WHAT THE TASK ASKS >>
Return every line from the records below in which the word "four" is found.

[Hardware design source data]
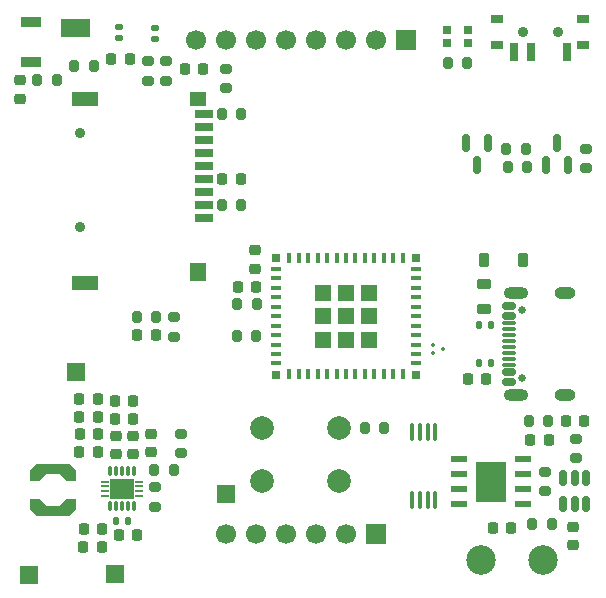
<source format=gbr>
%TF.GenerationSoftware,KiCad,Pcbnew,9.0.1*%
%TF.CreationDate,2025-09-05T18:40:03+02:00*%
%TF.ProjectId,cartouche v1,63617274-6f75-4636-9865-2076312e6b69,rev?*%
%TF.SameCoordinates,Original*%
%TF.FileFunction,Soldermask,Top*%
%TF.FilePolarity,Negative*%
%FSLAX46Y46*%
G04 Gerber Fmt 4.6, Leading zero omitted, Abs format (unit mm)*
G04 Created by KiCad (PCBNEW 9.0.1) date 2025-09-05 18:40:03*
%MOMM*%
%LPD*%
G01*
G04 APERTURE LIST*
G04 Aperture macros list*
%AMRoundRect*
0 Rectangle with rounded corners*
0 $1 Rounding radius*
0 $2 $3 $4 $5 $6 $7 $8 $9 X,Y pos of 4 corners*
0 Add a 4 corners polygon primitive as box body*
4,1,4,$2,$3,$4,$5,$6,$7,$8,$9,$2,$3,0*
0 Add four circle primitives for the rounded corners*
1,1,$1+$1,$2,$3*
1,1,$1+$1,$4,$5*
1,1,$1+$1,$6,$7*
1,1,$1+$1,$8,$9*
0 Add four rect primitives between the rounded corners*
20,1,$1+$1,$2,$3,$4,$5,0*
20,1,$1+$1,$4,$5,$6,$7,0*
20,1,$1+$1,$6,$7,$8,$9,0*
20,1,$1+$1,$8,$9,$2,$3,0*%
%AMFreePoly0*
4,1,11,1.015000,1.170000,0.435000,0.575000,0.435000,-0.575000,1.015000,-1.170000,1.015000,-1.945000,0.125000,-1.945000,-0.435000,-1.395000,-0.435000,1.395000,0.125000,1.945000,1.015000,1.945000,1.015000,1.170000,1.015000,1.170000,$1*%
%AMFreePoly1*
4,1,11,0.435000,1.395000,0.435000,-1.395000,-0.125000,-1.945000,-1.015000,-1.945000,-1.015000,-1.170000,-0.435000,-0.575000,-0.435000,0.575000,-1.015000,1.170000,-1.015000,1.945000,-0.125000,1.945000,0.435000,1.395000,0.435000,1.395000,$1*%
%AMFreePoly2*
4,1,6,1.000000,0.000000,0.500000,-0.750000,-0.500000,-0.750000,-0.500000,0.750000,0.500000,0.750000,1.000000,0.000000,1.000000,0.000000,$1*%
%AMFreePoly3*
4,1,6,0.500000,-0.750000,-0.650000,-0.750000,-0.150000,0.000000,-0.650000,0.750000,0.500000,0.750000,0.500000,-0.750000,0.500000,-0.750000,$1*%
G04 Aperture macros list end*
%ADD10C,0.650000*%
%ADD11RoundRect,0.150000X0.425000X-0.150000X0.425000X0.150000X-0.425000X0.150000X-0.425000X-0.150000X0*%
%ADD12RoundRect,0.075000X0.500000X-0.075000X0.500000X0.075000X-0.500000X0.075000X-0.500000X-0.075000X0*%
%ADD13O,2.100000X1.000000*%
%ADD14O,1.800000X1.000000*%
%ADD15R,1.000000X0.800000*%
%ADD16C,0.900000*%
%ADD17R,0.700000X1.500000*%
%ADD18R,1.600000X0.700000*%
%ADD19R,2.200000X1.200000*%
%ADD20R,1.400000X1.600000*%
%ADD21R,1.400000X1.200000*%
%ADD22RoundRect,0.200000X0.200000X0.275000X-0.200000X0.275000X-0.200000X-0.275000X0.200000X-0.275000X0*%
%ADD23RoundRect,0.200000X-0.200000X-0.275000X0.200000X-0.275000X0.200000X0.275000X-0.200000X0.275000X0*%
%ADD24RoundRect,0.200000X-0.275000X0.200000X-0.275000X-0.200000X0.275000X-0.200000X0.275000X0.200000X0*%
%ADD25RoundRect,0.135000X0.135000X0.185000X-0.135000X0.185000X-0.135000X-0.185000X0.135000X-0.185000X0*%
%ADD26RoundRect,0.200000X0.275000X-0.200000X0.275000X0.200000X-0.275000X0.200000X-0.275000X-0.200000X0*%
%ADD27RoundRect,0.075000X-0.075000X0.075000X-0.075000X-0.075000X0.075000X-0.075000X0.075000X0.075000X0*%
%ADD28RoundRect,0.225000X0.225000X0.250000X-0.225000X0.250000X-0.225000X-0.250000X0.225000X-0.250000X0*%
%ADD29RoundRect,0.225000X-0.225000X-0.250000X0.225000X-0.250000X0.225000X0.250000X-0.225000X0.250000X0*%
%ADD30R,1.500000X1.500000*%
%ADD31R,0.280000X0.280000*%
%ADD32O,0.280000X0.850000*%
%ADD33R,0.600000X0.230000*%
%ADD34R,0.700000X0.250000*%
%ADD35R,0.900000X0.650000*%
%ADD36R,2.150000X1.700000*%
%ADD37C,2.000000*%
%ADD38RoundRect,0.225000X-0.250000X0.225000X-0.250000X-0.225000X0.250000X-0.225000X0.250000X0.225000X0*%
%ADD39R,0.700000X0.700000*%
%ADD40RoundRect,0.225000X0.225000X0.375000X-0.225000X0.375000X-0.225000X-0.375000X0.225000X-0.375000X0*%
%ADD41FreePoly0,90.000000*%
%ADD42FreePoly1,90.000000*%
%ADD43RoundRect,0.150000X0.150000X-0.587500X0.150000X0.587500X-0.150000X0.587500X-0.150000X-0.587500X0*%
%ADD44R,1.700000X0.900000*%
%ADD45RoundRect,0.147500X0.172500X-0.147500X0.172500X0.147500X-0.172500X0.147500X-0.172500X-0.147500X0*%
%ADD46RoundRect,0.218750X0.381250X-0.218750X0.381250X0.218750X-0.381250X0.218750X-0.381250X-0.218750X0*%
%ADD47R,1.700000X1.700000*%
%ADD48C,1.700000*%
%ADD49R,1.454899X0.558000*%
%ADD50R,2.514600X3.403600*%
%ADD51RoundRect,0.135000X-0.135000X-0.185000X0.135000X-0.185000X0.135000X0.185000X-0.135000X0.185000X0*%
%ADD52RoundRect,0.225000X0.250000X-0.225000X0.250000X0.225000X-0.250000X0.225000X-0.250000X-0.225000X0*%
%ADD53RoundRect,0.150000X-0.150000X0.512500X-0.150000X-0.512500X0.150000X-0.512500X0.150000X0.512500X0*%
%ADD54FreePoly2,0.000000*%
%ADD55FreePoly3,0.000000*%
%ADD56RoundRect,0.150000X-0.150000X0.587500X-0.150000X-0.587500X0.150000X-0.587500X0.150000X0.587500X0*%
%ADD57R,0.812800X0.406400*%
%ADD58R,0.406400X0.812800*%
%ADD59R,1.447800X1.447800*%
%ADD60R,0.711200X0.711200*%
%ADD61RoundRect,0.100000X0.100000X-0.637500X0.100000X0.637500X-0.100000X0.637500X-0.100000X-0.637500X0*%
%ADD62C,2.500000*%
%ADD63RoundRect,0.218750X0.218750X0.256250X-0.218750X0.256250X-0.218750X-0.256250X0.218750X-0.256250X0*%
G04 APERTURE END LIST*
%TO.C,BMS*%
G36*
X130000000Y-79550000D02*
G01*
X132450000Y-79550000D01*
X132450000Y-81050000D01*
X130000000Y-81050000D01*
X130000000Y-79550000D01*
G37*
%TD*%
D10*
%TO.C,USB-C*%
X168985000Y-109940000D03*
X168985000Y-104160000D03*
D11*
X167910000Y-110250000D03*
X167910000Y-109450000D03*
D12*
X167910000Y-108300000D03*
X167910000Y-107300000D03*
X167910000Y-106800000D03*
X167910000Y-105800000D03*
D11*
X167910000Y-104650000D03*
X167910000Y-103850000D03*
X167910000Y-103850000D03*
X167910000Y-104650000D03*
D12*
X167910000Y-105300000D03*
X167910000Y-106300000D03*
X167910000Y-107800000D03*
X167910000Y-108800000D03*
D11*
X167910000Y-109450000D03*
X167910000Y-110250000D03*
D13*
X168485000Y-111370000D03*
D14*
X172665000Y-111370000D03*
D13*
X168485000Y-102730000D03*
D14*
X172665000Y-102730000D03*
%TD*%
D15*
%TO.C,switch_ON/OFF*%
X174200000Y-81710000D03*
X174200000Y-79500000D03*
D16*
X172050000Y-80600000D03*
X169050000Y-80600000D03*
D15*
X166900000Y-81710000D03*
X166900000Y-79500000D03*
D17*
X172800000Y-82360000D03*
X169800000Y-82360000D03*
X168300000Y-82360000D03*
%TD*%
D16*
%TO.C,MicroSD*%
X131587500Y-97150000D03*
X131587500Y-89150000D03*
D18*
X142087500Y-96350000D03*
X142087500Y-95250000D03*
X142087500Y-94150000D03*
X142087500Y-93050000D03*
X142087500Y-91950000D03*
X142087500Y-90850000D03*
X142087500Y-89750000D03*
X142087500Y-88650000D03*
X142087500Y-87550000D03*
D19*
X131987500Y-101850000D03*
D20*
X141587500Y-100950000D03*
D19*
X131987500Y-86350000D03*
D21*
X141587500Y-86350000D03*
%TD*%
D22*
%TO.C,R4*%
X129625000Y-84700000D03*
X127975000Y-84700000D03*
%TD*%
D23*
%TO.C,R13*%
X137875000Y-117700000D03*
X139525000Y-117700000D03*
%TD*%
D24*
%TO.C,R24*%
X138850000Y-83125000D03*
X138850000Y-84775000D03*
%TD*%
D25*
%TO.C,R16*%
X166410000Y-108650000D03*
X165390000Y-108650000D03*
%TD*%
D26*
%TO.C,R21*%
X143900000Y-85400000D03*
X143900000Y-83750000D03*
%TD*%
D27*
%TO.C,U1*%
X161475000Y-107150000D03*
X161475000Y-107850000D03*
X162325000Y-107500000D03*
%TD*%
D28*
%TO.C,C4*%
X137975000Y-106300000D03*
X136425000Y-106300000D03*
%TD*%
D29*
%TO.C,C18*%
X164425000Y-110000000D03*
X165975000Y-110000000D03*
%TD*%
D30*
%TO.C,GND*%
X127300000Y-126600000D03*
%TD*%
D31*
%TO.C,U_polux1*%
X134125000Y-121060000D03*
D32*
X134125000Y-120775000D03*
D31*
X134625000Y-121060000D03*
D32*
X134625000Y-120775000D03*
D31*
X135125000Y-121060000D03*
D32*
X135125000Y-120775000D03*
D31*
X135625000Y-121060000D03*
D32*
X135625000Y-120775000D03*
D31*
X136125000Y-121060000D03*
D32*
X136125000Y-120775000D03*
X136125000Y-117825000D03*
D31*
X136125000Y-117540000D03*
D32*
X135625000Y-117825000D03*
D31*
X135625000Y-117540000D03*
D32*
X135125000Y-117825000D03*
D31*
X135125000Y-117540000D03*
D32*
X134625000Y-117825000D03*
D31*
X134625000Y-117540000D03*
D32*
X134125000Y-117825000D03*
D31*
X134125000Y-117540000D03*
D33*
X133700000Y-119900000D03*
D34*
X133700000Y-119900000D03*
D33*
X136550000Y-119900000D03*
D34*
X136550000Y-119900000D03*
D35*
X134565000Y-119735000D03*
X135685000Y-119735000D03*
D33*
X133700000Y-119500000D03*
D34*
X133700000Y-119500000D03*
D33*
X136550000Y-119500000D03*
D34*
X136550000Y-119500000D03*
D36*
X135125000Y-119300000D03*
D33*
X133700000Y-119100000D03*
D34*
X133700000Y-119100000D03*
D33*
X136550000Y-119100000D03*
D34*
X136550000Y-119100000D03*
D35*
X134565000Y-118865000D03*
X135685000Y-118865000D03*
D33*
X133700000Y-118700000D03*
D34*
X133700000Y-118700000D03*
D33*
X136550000Y-118700000D03*
D34*
X136550000Y-118700000D03*
%TD*%
D29*
%TO.C,C12*%
X131525000Y-116200000D03*
X133075000Y-116200000D03*
%TD*%
D24*
%TO.C,R10*%
X174400000Y-90500000D03*
X174400000Y-92150000D03*
%TD*%
D37*
%TO.C,S1*%
X147024999Y-114150000D03*
X153524999Y-114150000D03*
X147024999Y-118650000D03*
X153524999Y-118650000D03*
%TD*%
D38*
%TO.C,C11*%
X134600000Y-114825000D03*
X134600000Y-116375000D03*
%TD*%
D29*
%TO.C,C15*%
X131525000Y-113200000D03*
X133075000Y-113200000D03*
%TD*%
D39*
%TO.C,LED_RGB1*%
X164465000Y-81600000D03*
X164465000Y-80500000D03*
X162635000Y-80500000D03*
X162635000Y-81600000D03*
%TD*%
D40*
%TO.C,D1*%
X169100000Y-99900000D03*
X165800000Y-99900000D03*
%TD*%
D41*
%TO.C,U_coil_polux1*%
X129300000Y-121165000D03*
D42*
X129300000Y-117635000D03*
%TD*%
D43*
%TO.C,Q1*%
X171000000Y-91900000D03*
X172900000Y-91900000D03*
X171950000Y-90025000D03*
%TD*%
D24*
%TO.C,R14*%
X140100000Y-114650000D03*
X140100000Y-116300000D03*
%TD*%
D23*
%TO.C,R18*%
X143575000Y-95300000D03*
X145225000Y-95300000D03*
%TD*%
D44*
%TO.C,SW1*%
X127400000Y-79800000D03*
X127400000Y-83200000D03*
%TD*%
D24*
%TO.C,R6*%
X139500000Y-104775000D03*
X139500000Y-106425000D03*
%TD*%
D28*
%TO.C,C16*%
X136075000Y-113400000D03*
X134525000Y-113400000D03*
%TD*%
D45*
%TO.C,charge*%
X137950000Y-81235000D03*
X137950000Y-80265000D03*
%TD*%
D38*
%TO.C,C3*%
X126500000Y-84725000D03*
X126500000Y-86275000D03*
%TD*%
D22*
%TO.C,R19*%
X145225000Y-87600000D03*
X143575000Y-87600000D03*
%TD*%
D46*
%TO.C,L1*%
X165800000Y-104112500D03*
X165800000Y-101987500D03*
%TD*%
D22*
%TO.C,R3*%
X157325000Y-114200000D03*
X155675000Y-114200000D03*
%TD*%
D30*
%TO.C,5V+1*%
X143900000Y-119750000D03*
%TD*%
D24*
%TO.C,R26*%
X137350000Y-83125000D03*
X137350000Y-84775000D03*
%TD*%
D30*
%TO.C,VIN*%
X134500000Y-126500000D03*
%TD*%
D23*
%TO.C,R11*%
X167775000Y-92100000D03*
X169425000Y-92100000D03*
%TD*%
%TO.C,R1*%
X144875000Y-103700000D03*
X146525000Y-103700000D03*
%TD*%
D38*
%TO.C,C10*%
X136100000Y-114825000D03*
X136100000Y-116375000D03*
%TD*%
D28*
%TO.C,C7*%
X136425000Y-123225000D03*
X134875000Y-123225000D03*
%TD*%
D47*
%TO.C,SCREEN*%
X159164999Y-81300000D03*
D48*
X156624999Y-81300000D03*
X154084999Y-81300000D03*
X151544999Y-81300000D03*
X149004999Y-81300000D03*
X146464999Y-81300000D03*
X143924999Y-81300000D03*
X141384999Y-81300000D03*
%TD*%
D24*
%TO.C,R23*%
X170978652Y-117870000D03*
X170978652Y-119520000D03*
%TD*%
D49*
%TO.C,U_TC4056A1*%
X169121348Y-120605000D03*
D50*
X166400000Y-118700000D03*
D49*
X169121348Y-119335000D03*
X169121348Y-118065000D03*
X169121348Y-116795000D03*
X163678652Y-116795000D03*
X163678652Y-118065000D03*
X163678652Y-119335000D03*
X163678652Y-120605000D03*
%TD*%
D51*
%TO.C,R15*%
X165390000Y-105450000D03*
X166410000Y-105450000D03*
%TD*%
D29*
%TO.C,C8*%
X131875000Y-122725000D03*
X133425000Y-122725000D03*
%TD*%
D38*
%TO.C,C1*%
X146400000Y-99125000D03*
X146400000Y-100675000D03*
%TD*%
D22*
%TO.C,R20*%
X146500000Y-106400000D03*
X144850000Y-106400000D03*
%TD*%
%TO.C,R5*%
X132725000Y-83550000D03*
X131075000Y-83550000D03*
%TD*%
D29*
%TO.C,C6*%
X131850000Y-124225000D03*
X133400000Y-124225000D03*
%TD*%
D52*
%TO.C,C22*%
X173300000Y-124075000D03*
X173300000Y-122525000D03*
%TD*%
D47*
%TO.C,J2*%
X156624999Y-123100000D03*
D48*
X154084999Y-123100000D03*
X151544999Y-123100000D03*
X149004999Y-123100000D03*
X146464999Y-123100000D03*
X143924999Y-123100000D03*
%TD*%
D53*
%TO.C,U_DW01A1*%
X174400000Y-118362500D03*
X173450000Y-118362500D03*
X172500000Y-118362500D03*
X172500000Y-120637500D03*
X173450000Y-120637500D03*
X174400000Y-120637500D03*
%TD*%
D29*
%TO.C,C2*%
X144925000Y-102200000D03*
X146475000Y-102200000D03*
%TD*%
%TO.C,C13*%
X131525000Y-111700000D03*
X133075000Y-111700000D03*
%TD*%
D54*
%TO.C,BMS*%
X130500000Y-80300000D03*
D55*
X131950000Y-80300000D03*
%TD*%
D51*
%TO.C,R8*%
X134615000Y-122000000D03*
X135635000Y-122000000D03*
%TD*%
D23*
%TO.C,R7*%
X162725000Y-83250000D03*
X164375000Y-83250000D03*
%TD*%
D56*
%TO.C,Q2*%
X166150000Y-90000000D03*
X164250000Y-90000000D03*
X165200000Y-91875000D03*
%TD*%
D23*
%TO.C,R2*%
X136375000Y-104800000D03*
X138025000Y-104800000D03*
%TD*%
D24*
%TO.C,R12*%
X137900000Y-119175000D03*
X137900000Y-120825000D03*
%TD*%
D29*
%TO.C,C23*%
X166550000Y-122600000D03*
X168100000Y-122600000D03*
%TD*%
D57*
%TO.C,ESP32-C3*%
X148200002Y-100700000D03*
X148200002Y-101500001D03*
X148200002Y-102300000D03*
X148200002Y-103100001D03*
X148200002Y-103899999D03*
X148200002Y-104700000D03*
X148200002Y-105500001D03*
X148200002Y-106299999D03*
X148200002Y-107100000D03*
X148200002Y-107899999D03*
X148200002Y-108700000D03*
D58*
X149299999Y-109600000D03*
X150100000Y-109600000D03*
X150900001Y-109600000D03*
X151700000Y-109600000D03*
X152500001Y-109600000D03*
X153299999Y-109600000D03*
X154100000Y-109600000D03*
X154900001Y-109600000D03*
X155699999Y-109600000D03*
X156500000Y-109600000D03*
X157299999Y-109600000D03*
X158100000Y-109600000D03*
X158899998Y-109600000D03*
D57*
X159999998Y-108700000D03*
X159999998Y-107899999D03*
X159999998Y-107100000D03*
X159999998Y-106299999D03*
X159999998Y-105500001D03*
X159999998Y-104700000D03*
X159999998Y-103899999D03*
X159999998Y-103100001D03*
X159999998Y-102300000D03*
X159999998Y-101500001D03*
X159999998Y-100700000D03*
D58*
X158900001Y-99800000D03*
X158100000Y-99800000D03*
X157299999Y-99800000D03*
X156500000Y-99800000D03*
X155699999Y-99800000D03*
X154900001Y-99800000D03*
X154100000Y-99800000D03*
X153299999Y-99800000D03*
X152500001Y-99800000D03*
X151700000Y-99800000D03*
X150900001Y-99800000D03*
X150100000Y-99800000D03*
X149300002Y-99800000D03*
D59*
X152125000Y-102725000D03*
X152125000Y-104700000D03*
X152125000Y-106675000D03*
X154100000Y-102725000D03*
X154100000Y-104700000D03*
X154100000Y-106675000D03*
X156075000Y-102725000D03*
X156075000Y-104700000D03*
X156075000Y-106675000D03*
D60*
X160050000Y-99750000D03*
X160050000Y-109650000D03*
X148150000Y-109650000D03*
X148150000Y-99750000D03*
%TD*%
D28*
%TO.C,C5*%
X135775000Y-82900000D03*
X134225000Y-82900000D03*
%TD*%
D61*
%TO.C,Q3*%
X159703652Y-120262500D03*
X160353652Y-120262500D03*
X161003652Y-120262500D03*
X161653652Y-120262500D03*
X161653652Y-114537500D03*
X161003652Y-114537500D03*
X160353652Y-114537500D03*
X159703652Y-114537500D03*
%TD*%
D26*
%TO.C,R22*%
X173578652Y-116720000D03*
X173578652Y-115070000D03*
%TD*%
D29*
%TO.C,C19*%
X143625000Y-93100000D03*
X145175000Y-93100000D03*
%TD*%
D23*
%TO.C,R25*%
X169850000Y-122300000D03*
X171500000Y-122300000D03*
%TD*%
D30*
%TO.C,3V3*%
X131200000Y-109400000D03*
%TD*%
D23*
%TO.C,R9*%
X167675000Y-90500000D03*
X169325000Y-90500000D03*
%TD*%
%TO.C,R17*%
X169550000Y-113600000D03*
X171200000Y-113600000D03*
%TD*%
D28*
%TO.C,C14*%
X136075000Y-111900000D03*
X134525000Y-111900000D03*
%TD*%
D62*
%TO.C,BAT-*%
X165500000Y-125300000D03*
%TD*%
%TO.C,BAT+*%
X170800000Y-125300000D03*
%TD*%
D29*
%TO.C,C17*%
X131550000Y-114700000D03*
X133100000Y-114700000D03*
%TD*%
%TO.C,C20*%
X140425000Y-83800000D03*
X141975000Y-83800000D03*
%TD*%
D52*
%TO.C,C9*%
X137600000Y-116200000D03*
X137600000Y-114650000D03*
%TD*%
D29*
%TO.C,C21*%
X169703652Y-115195000D03*
X171253652Y-115195000D03*
%TD*%
D45*
%TO.C,charged*%
X134900000Y-81185000D03*
X134900000Y-80215000D03*
%TD*%
D63*
%TO.C,LED1*%
X174287500Y-113600000D03*
X172712500Y-113600000D03*
%TD*%
M02*

</source>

TASK RESPONSE >>
0 Add four circle primitives for the rounded corners*
0 Add four rect primitives between the rounded corners*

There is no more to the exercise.